Раз, два, три, четыре…
Бернардина?
Проект дизайна двухъярусной квартиры заказывали недавно. В базе фирмы, которая устраивала ремонт, сохранилась пять-дэ картинка. Я почувствовал себя как дома. Второй этаж, на котором я находился, встретил меня тишиной и приторным запахом ванили. Подсвеченной люменом зеленью пальм, расставленными в хаотическом порядке креслами и разнообразием пуфов. Такое впечатление, что хозяйке лень было ходить и поэтому сиденье ждало ее там, где отказывали ноги. Стены закрывали психоделические полотна, напоминавшие испражнения великана. Если засунуть ему в задницу краски и заставить маленько поднапрячься – самое оно и получится. Насколько я знал, из живности имелась только голографическая лабуда в виде насекомых. Да и то – этажом ниже. Уж конечно, бабочки. Хотя, у Морфа, например, по квартире ползали неоновые тараканы. Он говорил, что они его успокаивают.
Сняв с предохранителя игломёт, я двинулся по коридору направо, где предполагалась спальня. Осторожность не помешает – на тот случай, если дамочка любила бродить по ночам в темноте. А стоит представить, что она бизнес-тему воплотила в собственном теле, то не удивлюсь – если она в туалет поползет.
Так что, под ноги я тоже смотрел.
Слабое похрапывание – с каждым шагом всё сильнее – привело меня туда, куда нужно. Плохая девочка Бернардина морской звездой возлежала на кровати таких размеров, что вполне подходила для ведения военных действий местного масштаба. Черные волосы, раскиданные по подушке, и вовсе добавляли ей сходство с кляксой, в центре которого плавало усталое, недовольное жизнью лицо.
Не тратя время напрасно, я обошел кровать с другой стороны, опустился на колени, привалился спиной к стене и приготовился «работать». Во время спарринга, Бернардина будет витать во снах. Проснется ли она, когда я ее отпущу – неизвестно. Но я планировал решать проблемы по мере их возникновения.

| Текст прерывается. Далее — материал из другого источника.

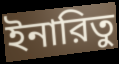
ইনারিতু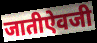
जातीऐवजी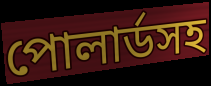
পোলার্ডসহ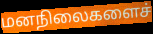
மனநிலைகளைச்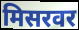
मिसरवर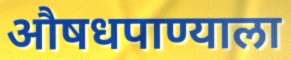
औषधपाण्यालाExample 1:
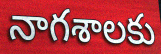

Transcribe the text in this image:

నాగశాలకు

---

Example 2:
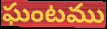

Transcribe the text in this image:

ఘంటము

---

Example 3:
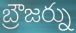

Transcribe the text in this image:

బ్రౌజర్ను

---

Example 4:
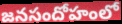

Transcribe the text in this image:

జనసందోహంలో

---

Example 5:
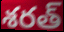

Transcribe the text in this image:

శరత్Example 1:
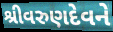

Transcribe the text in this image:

શ્રીવરુણદેવને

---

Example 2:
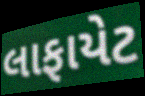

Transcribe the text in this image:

લાફાયેટ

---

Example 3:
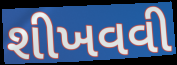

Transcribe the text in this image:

શીખવવી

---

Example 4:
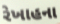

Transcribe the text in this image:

રેખાહના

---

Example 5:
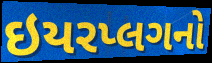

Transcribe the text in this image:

ઇયરપ્લગનો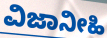
ವಿಜಾನೀಹಿ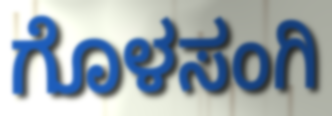
ಗೊಳಸಂಗಿ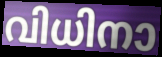
വിധിനാ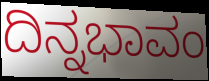
ದಿನ್ನಭಾವಂ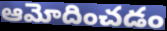
ఆమోదించడం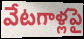
వేటగాళ్లపై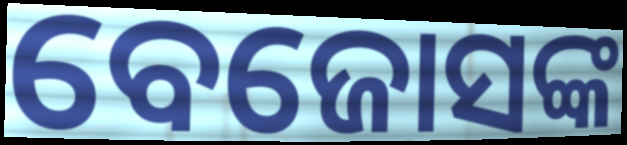
ବେଜୋସଙ୍କ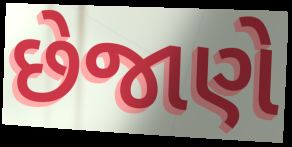
છેજાણેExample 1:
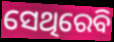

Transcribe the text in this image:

ସେଥିରେବି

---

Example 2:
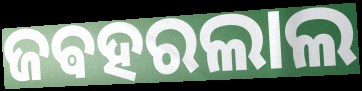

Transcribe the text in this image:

ଜଵହରଲାଲ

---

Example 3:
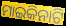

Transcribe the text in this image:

ମାଇକିନାଟି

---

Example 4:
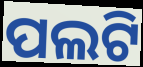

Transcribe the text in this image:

ପଲଟି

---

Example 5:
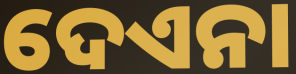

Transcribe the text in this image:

ଦେଏନା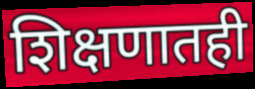
शिक्षणातही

Нет на свете легких путей по добыче больших денег. Мне не дано знать, почему необходим близкий контакт. Такая несправедливость – насколько было бы приятнее работать, не выходя из кабинета. Себе я объяснил подобное давно и очень просто.
Хрен знает.
Максимум, на котором я «чувствовал» клиента – метра два. На таком расстоянии мне удавалось «договориться». Стоило отойти на полшага, и связь терялась. В том пространственно-временном континууме, где в малую единицу времени обрабатывались йоттабайты информации, расстояние могло играть относительную роль. И на самом деле условные полтора метра разделяли две галактики, находящиеся по обе стороны от центра вселенной.

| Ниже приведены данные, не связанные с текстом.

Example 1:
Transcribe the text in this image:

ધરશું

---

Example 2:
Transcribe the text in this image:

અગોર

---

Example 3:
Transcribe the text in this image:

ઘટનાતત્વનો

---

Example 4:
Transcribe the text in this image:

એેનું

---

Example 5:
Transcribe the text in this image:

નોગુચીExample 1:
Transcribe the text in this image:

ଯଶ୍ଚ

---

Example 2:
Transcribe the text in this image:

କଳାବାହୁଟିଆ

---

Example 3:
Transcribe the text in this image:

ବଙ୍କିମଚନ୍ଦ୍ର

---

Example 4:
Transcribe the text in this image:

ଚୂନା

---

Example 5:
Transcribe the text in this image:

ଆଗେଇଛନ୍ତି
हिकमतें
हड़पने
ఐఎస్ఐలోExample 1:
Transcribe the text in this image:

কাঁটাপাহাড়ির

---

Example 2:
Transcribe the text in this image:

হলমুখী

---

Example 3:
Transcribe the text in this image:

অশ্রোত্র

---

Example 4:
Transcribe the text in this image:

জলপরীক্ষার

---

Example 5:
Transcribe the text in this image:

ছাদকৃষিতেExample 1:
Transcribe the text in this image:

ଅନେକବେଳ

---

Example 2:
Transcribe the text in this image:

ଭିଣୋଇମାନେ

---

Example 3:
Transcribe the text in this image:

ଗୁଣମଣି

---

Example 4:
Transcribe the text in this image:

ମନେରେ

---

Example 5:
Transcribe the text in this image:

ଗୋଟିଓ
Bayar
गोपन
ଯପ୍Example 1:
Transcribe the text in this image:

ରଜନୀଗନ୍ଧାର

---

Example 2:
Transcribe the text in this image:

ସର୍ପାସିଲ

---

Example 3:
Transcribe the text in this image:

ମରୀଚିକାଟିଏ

Если вы подумали, что речь идет об обычном взломе личного архива – то это не ко мне. Мне приходится работать с глубинными загрузками, с квинтэссенцией личности. Иными словами – проникаю туда, куда вхож только Мозг. Я не знаю, существуют ли дельцы моего уровня. Если нет – то да.
Я Бог.
В секунду я отрешился от происходящего и переключился на внутреннее зрение. Легко нашел БИЧ Бернардины. Ее система защиты не успела отработать схему «свой-чужой».
Потому что не существовало чужих. В данный момент мы были единым целым. И у нас всё стало общим. Какие могут быть тайны от самой себя? Я мог бы часами ковыряться в архивах, выискивая грязные секреты плохой девочки – копируя, блокируя, удаляя. На подобное у меня не хватало ни времени, ни желания. Да и умельцев для такого рода вмешательств имелось в избытке. Работа оплачивалась соответственно.
И наказывалась тоже.
Я ничего не удалял. Всякого рода вмешательство оставляло шлейф. Чем выше уровень дельца, тем тоньше след. Когда он будет замечен – вопрос времени. Вполне возможно, что никогда.
Или сразу.
Я ничего не удалял. Я превращал реальные воспоминания в сны. Никаких «белых» пятен, никаких шлейфов и следов. Всё оставалось на своих местах. Сколько по времени человек может помнить сон? Чаще всего он забывается на следующий день. А если сон был месяц назад? А год?
Почти реальный, красочный, но… Сон.
И, как следствие, БИЧ впадал в прострацию. Все, привязанные к событию архивы, пропадали из реальности. Другое дело, если часть из них уже уплыли в общий доступ. Я брался за дело, если речь шла еще об одном носителе. Мой максимум – два. Если выяснялось, что архив – достояние общественности – дело безнадежное. Я оставлял себе задаток и посылал заказчика к черту. За обман.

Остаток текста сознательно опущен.